I like that the pose is natural, not contorted. For some reason the art instructor favours extreme torsion, an expression of the artist's torment, she says, but I think it's because she wanted to be a dancer (and failed). Someone else suggests that if I want natural I should look in a mirror; we pay a live model precisely to take advantage of the poses they strike, muscled and flexed. He wants the model to to give him something, show him, inspire him. (But I, I think, am an artist; nothing need be given me, I find it, make something of it, I know where to look, how to look.) 

They want this young Vietnamese woman to embody their classical European sensibilities. Perhaps it was doomed to failure. 

I go big (well, bigger than usual), prep an armature. Determined to complete a full body, not a headless torso.

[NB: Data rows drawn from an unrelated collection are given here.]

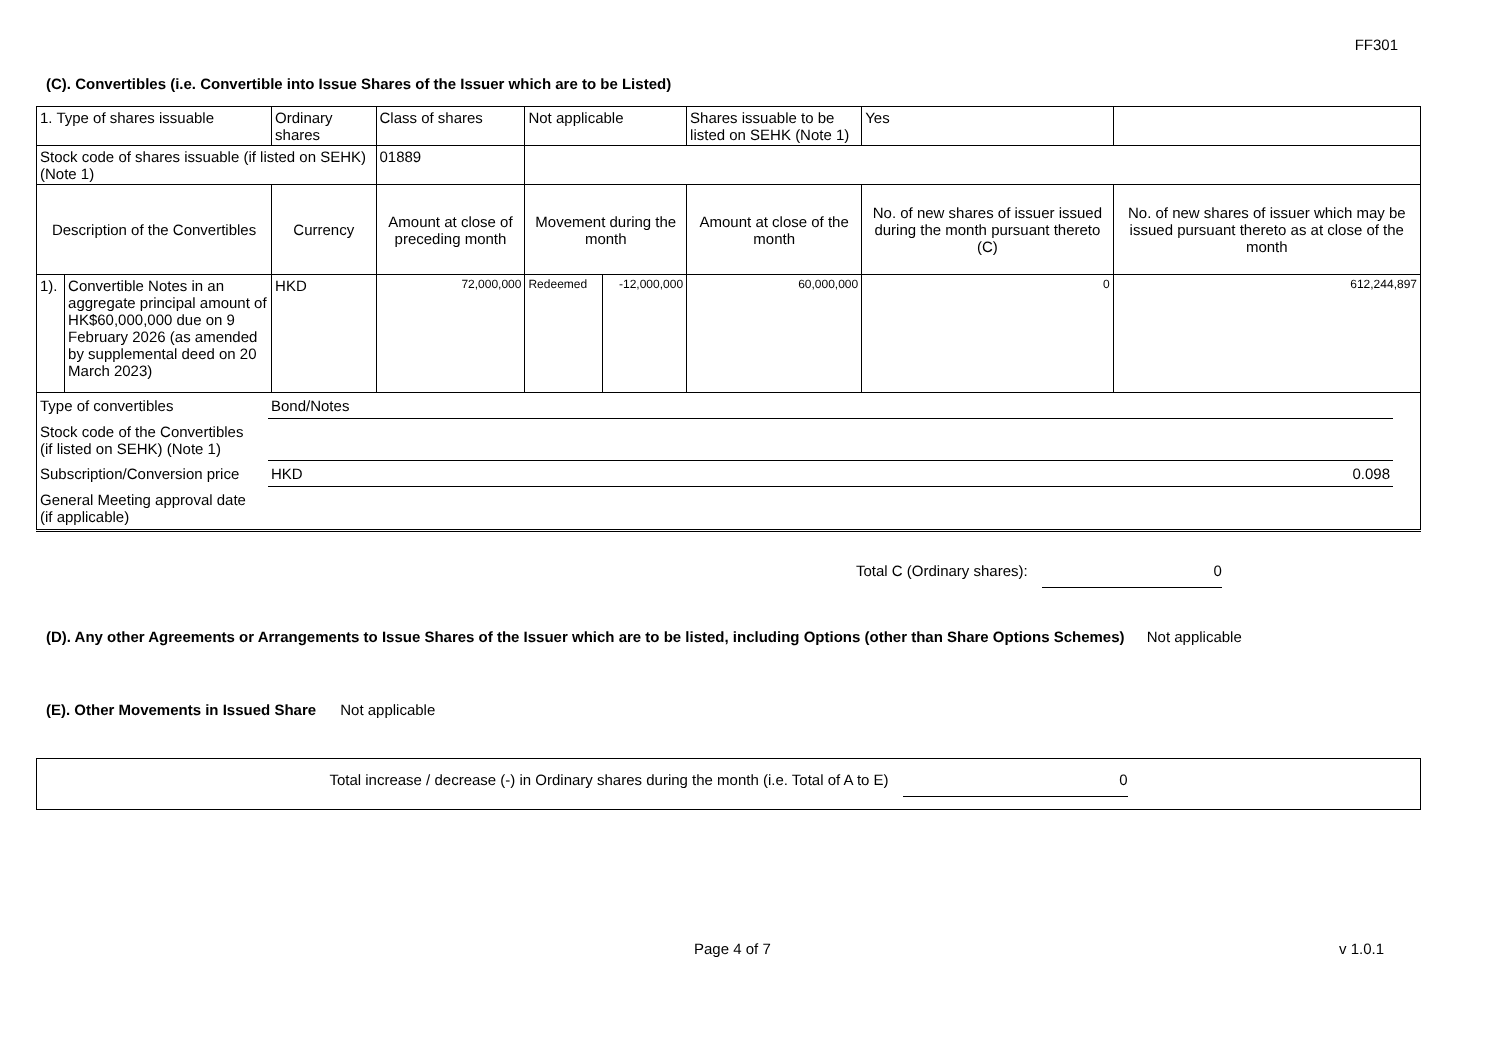FF301
(C). Convertibles (i.e. Convertible into Issue Shares of the Issuer which are to be Listed)
| 1. Type of shares issuable | | Ordinary shares | | Class of shares | Not applicable | | Shares issuable to be listed on SEHK (Note 1) | | Yes | |
| Stock code of shares issuable (if listed on SEHK) (Note 1) | | | | 01889 | | | | | | |
| Description of the Convertibles | | Currency | Amount at close of preceding month | | Movement during the month | | Amount at close of the month | No. of new shares of issuer issued during the month pursuant thereto (C) | | No. of new shares of issuer which may be issued pursuant thereto as at close of the month |
| 1). | Convertible Notes in an aggregate principal amount of HK$60,000,000 due on 9 February 2026 (as amended by supplemental deed on 20 March 2023) | HKD | 72,000,000 | | Redeemed | -12,000,000 | 60,000,000 | 0 | | 612,244,897 |
| Type of convertibles | Bond/Notes | | |
| Stock code of the Convertibles (if listed on SEHK) (Note 1) | | | |
| Subscription/Conversion price | HKD | 0.098 | |
| General Meeting approval date (if applicable) | | | |
Total C (Ordinary shares): 0
(D). Any other Agreements or Arrangements to Issue Shares of the Issuer which are to be listed, including Options (other than Share Options Schemes) Not applicable
(E). Other Movements in Issued Share Not applicable
Total increase / decrease (-) in Ordinary shares during the month (i.e. Total of A to E) 0
Page 4 of 7 v 1.0.1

This model is different from the others, quiet, not a dancer or a circus performer, not body confident. An art student with thick ankles. I sense she is relieved that the agreed-upon pose allows her some modesty.

Suddenly I realize she is all limbs. I am looking at the space she enfolds. How do I sculpt this vast hollow she protects?

It's no longer an artistic question. It's a geometry problem.

I watch how others construct their mould, which planes they choose, which points of access. I don't want to be the first to fail, but I fail to understand how this mould will work.

Red clay woman encased in white silicone. The silicone sheathe around her thighs and buttocks is thin and loose, I had to leave it dry before I could apply another coat. In the meantime, the clay lost water, receded into itself, or gravity pulled the mass of still moist clay flesh away from her shroud.

Plaster shell designed in four parts. (This is the first time I create a mould that is more complex than a front and a back.) It's fragile, in places also too thin (Was a I rushed for time? Did I run out of plaster? Simply, did I lose my touch?), and a thin wedge snaps off, perhaps this small piece is expendable, but the major shell facet breaks in half as I pry it away. 

My blade leaves stab marks along her torso and thighs. I tug at the silicone, and it rips. Repeatedly. 

I fear I cannot save both the clay and the mould. The mould, thin and torn, may not be salvageable. If, on the other had, I preserve the clay, I can attempt another mould. But to repair the clay, I first must release it.

Neck fully broken, likely due to drying conditions, not mishandling. The head hangs on by its nervous system of scavenged electrical wires.

The left big toe comes away with the silicone. Her joints crumble, revealing the metallic understructure. 

The geometry problem becomes a matter of physics: how to remove a large silicone mass from between crossed limbs. I dislocate her left shoulder to release the solid white space that her arm describes beside her waist. 

The silicone can be reassembled, bonded with more silicone. It's messy. And if I choose to reinforce any patches, I risk the plaster shell not fitting snuggly. I think it may be usable, but only once.

I keep the clay moist, but eventually it will dry and crack over its too-robust skeleton, now too big. It would be impossible to remove this armature. (How can I keep the clay from drying and cracking?) I don't know how to add new clay to this old clay that will keep it together rather than pull it apart.

The air is too humid. Nothing will set, nothing will dry.